Iowa is looking to free up about $20.5 million — the anticipated cap in 2025-26 for revenue sharing as part of the House v. NCAA settlement.
Team travel was a $13.4 million expense in 2023-24, before the UCLA, USC, Oregon and Washington joined the Big Ten Conference, according to Iowa’s most recent NCAA financial filing. The only higher expense categories involved staff compensation, athletic student aid or debt service, The Gazette reported.
“We’ll take a look at how all of our teams travel,” athletics director Beth Goetz told The Gazette after the meeting. “Certainly there’s some sort of standard for how some of our revenue sports move around, and that’ll continue. But I think we’re just going to try to be as resourceful as we can, and some of that has to do with how you schedule for other sports.”
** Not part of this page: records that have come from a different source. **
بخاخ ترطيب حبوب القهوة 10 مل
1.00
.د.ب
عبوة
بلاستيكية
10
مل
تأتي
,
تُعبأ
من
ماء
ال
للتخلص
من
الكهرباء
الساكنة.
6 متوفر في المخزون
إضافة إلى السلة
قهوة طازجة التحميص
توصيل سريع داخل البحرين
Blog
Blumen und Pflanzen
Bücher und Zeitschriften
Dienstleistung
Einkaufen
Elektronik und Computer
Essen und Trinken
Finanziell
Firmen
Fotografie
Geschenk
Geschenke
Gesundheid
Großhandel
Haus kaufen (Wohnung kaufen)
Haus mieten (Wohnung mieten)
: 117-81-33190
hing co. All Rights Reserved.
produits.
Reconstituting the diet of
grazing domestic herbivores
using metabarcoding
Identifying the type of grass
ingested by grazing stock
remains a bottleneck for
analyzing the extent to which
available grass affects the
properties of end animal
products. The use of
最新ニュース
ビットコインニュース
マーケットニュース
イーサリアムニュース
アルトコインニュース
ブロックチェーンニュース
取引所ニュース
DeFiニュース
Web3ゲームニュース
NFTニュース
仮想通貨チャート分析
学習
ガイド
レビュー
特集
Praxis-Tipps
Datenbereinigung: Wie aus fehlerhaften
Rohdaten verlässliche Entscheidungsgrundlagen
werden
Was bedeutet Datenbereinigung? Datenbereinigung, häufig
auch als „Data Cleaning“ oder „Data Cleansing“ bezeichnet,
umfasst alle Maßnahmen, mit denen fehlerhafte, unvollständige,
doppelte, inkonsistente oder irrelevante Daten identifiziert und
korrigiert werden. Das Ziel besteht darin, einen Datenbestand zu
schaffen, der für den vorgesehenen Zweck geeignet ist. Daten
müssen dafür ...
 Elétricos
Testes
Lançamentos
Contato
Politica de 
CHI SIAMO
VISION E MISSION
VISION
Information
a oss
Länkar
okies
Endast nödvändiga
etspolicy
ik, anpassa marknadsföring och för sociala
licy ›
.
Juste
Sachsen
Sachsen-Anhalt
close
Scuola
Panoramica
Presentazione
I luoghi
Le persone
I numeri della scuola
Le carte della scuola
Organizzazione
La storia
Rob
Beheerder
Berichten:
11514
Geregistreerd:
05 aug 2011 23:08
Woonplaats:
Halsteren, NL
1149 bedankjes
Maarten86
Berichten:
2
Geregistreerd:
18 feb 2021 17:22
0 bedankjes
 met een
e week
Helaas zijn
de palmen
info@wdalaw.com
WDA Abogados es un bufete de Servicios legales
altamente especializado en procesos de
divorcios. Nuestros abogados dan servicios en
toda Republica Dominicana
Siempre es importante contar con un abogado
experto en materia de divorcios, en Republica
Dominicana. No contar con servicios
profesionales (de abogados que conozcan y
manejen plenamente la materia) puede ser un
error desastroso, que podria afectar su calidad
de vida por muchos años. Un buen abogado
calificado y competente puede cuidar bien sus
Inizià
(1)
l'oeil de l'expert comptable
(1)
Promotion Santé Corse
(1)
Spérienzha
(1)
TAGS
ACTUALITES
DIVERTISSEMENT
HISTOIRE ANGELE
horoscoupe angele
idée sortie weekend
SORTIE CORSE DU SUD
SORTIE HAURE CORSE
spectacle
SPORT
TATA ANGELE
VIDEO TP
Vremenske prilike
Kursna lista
Parker said Iowa officials have asked coaches to “think really long and hard about their non-conference scheduling and see if they can get it more regionalized.”
“Every time we put a team on the road, the most efficient way to do it is by bus,” Parker said at the PCA meeting. “Next is commercial aircraft. And then there’s some teams that we just have to simply choose to charter. … There’s big cost-saving opportunities there if we can apply that level of discipline.”
Another cost-saving consideration is apparel spending and “trying to keep all our teams within the allocation” that they receive through Iowa’s contract with Nike, said Parker, adding that there have been " about six full-time positions that we haven’t refilled and we don’t plan to," as well.
Meanwhile, additional revenue might come in the form of opening up Kinnick Stadium and Carver-Hawkeye Arena to more concerts and other events, The Gazette reported.